§ **Problem description**
Return the data exactly, without pictures.
************
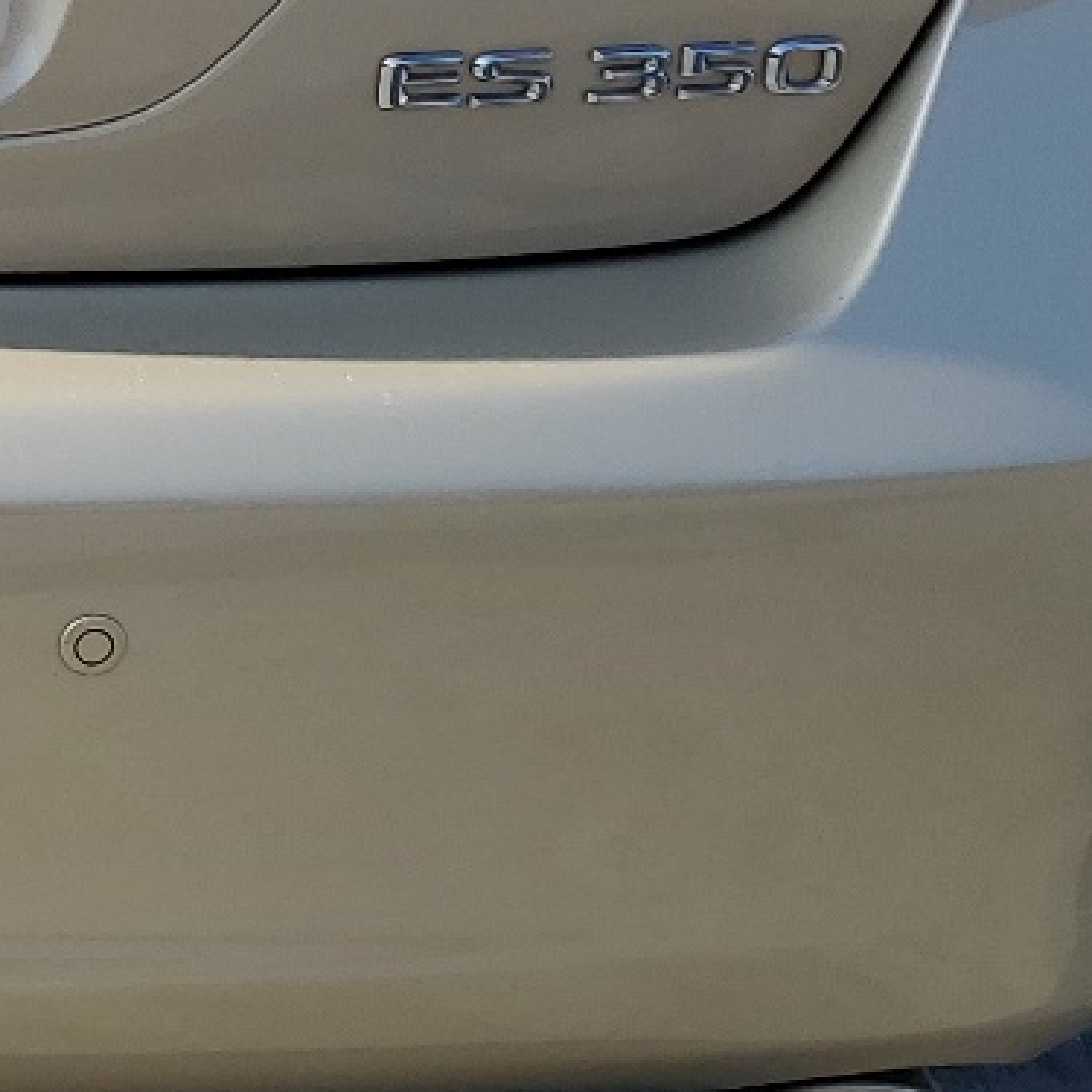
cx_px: -693
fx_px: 3498
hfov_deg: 15.8
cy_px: -6
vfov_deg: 17.3
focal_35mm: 98
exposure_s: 1/2500
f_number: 1.5
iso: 50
************
§ **Exercise result**
cx_px: -693
fx_px: 3498
hfov_deg: 15.8
cy_px: -6
vfov_deg: 17.3
focal_35mm: 98
exposure_s: 1/2500
f_number: 1.5
iso: 50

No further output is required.